I often wonder what the earliest music must have sounded like. I assume it had a strong beat and the melody from a flute or whatever was less important than it is today
The first nations people of Australia seem to have a continuous culture extending back at least 65,000 years. Their songlines are a form of oral history documented in dance formations and storytelling. Remarkably, they include a narrative of the end of the last major ice-age about 12,000 years ago, when sea levels rose by several hundred feet as ice sheets melted. The shoreline swallowed large tracts of land, and allowed the Great Barrier Reef to form. In North America the Great Lakes formed at this time from the remnant fresh water from melting glaciers. This period marked the first cultivation of plants by humans.

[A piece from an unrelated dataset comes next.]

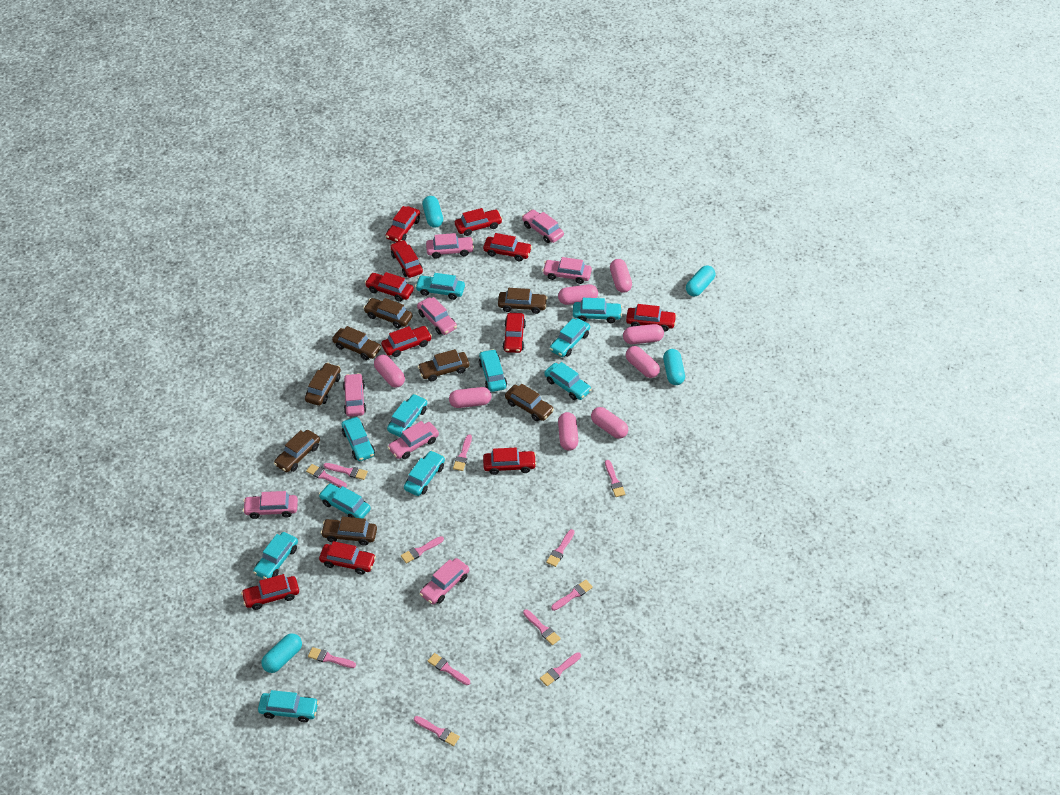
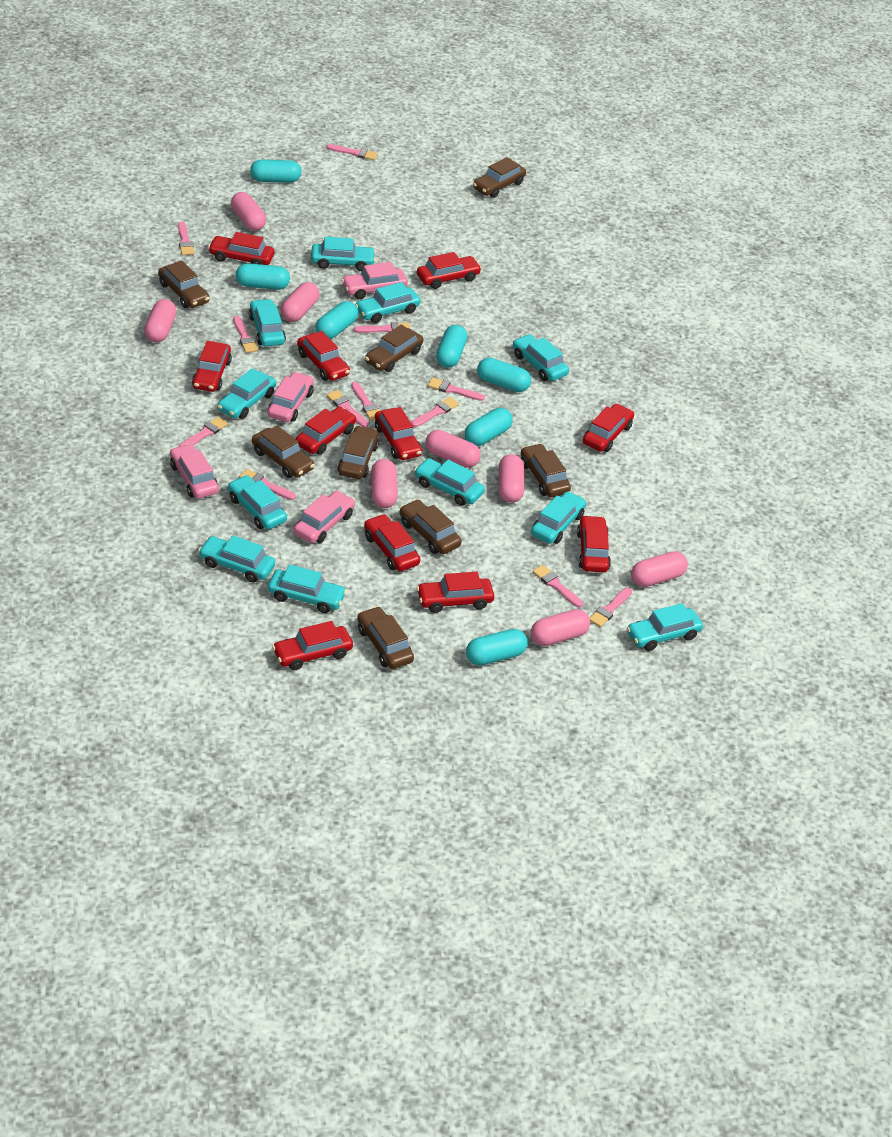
pink car: 8 -> 4
turquoise capsule: 4 -> 7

Most likely the earliest musical instruments go back at least 40,000 years and included two clapsticks beaten together, plus hollowed out tree branches - the didgeridoo. Ants do a good job of hollowing gum tree branches.
Didgeridoo players can breathe continuously into the instrument while 'talking' to create an incredible variety of sounds. Clapsticks (hundreds of them) and didgeridoo featured in the opening work of the refurbished Sydney Opera House, in "Of the Earth" by Willian Barton. I cannot conceive how music for the didgeridoo can be written down!
Unfortunately archeological evidence of very early instruments may be restricted to rock paintings, as the instruments were made of perishable materials.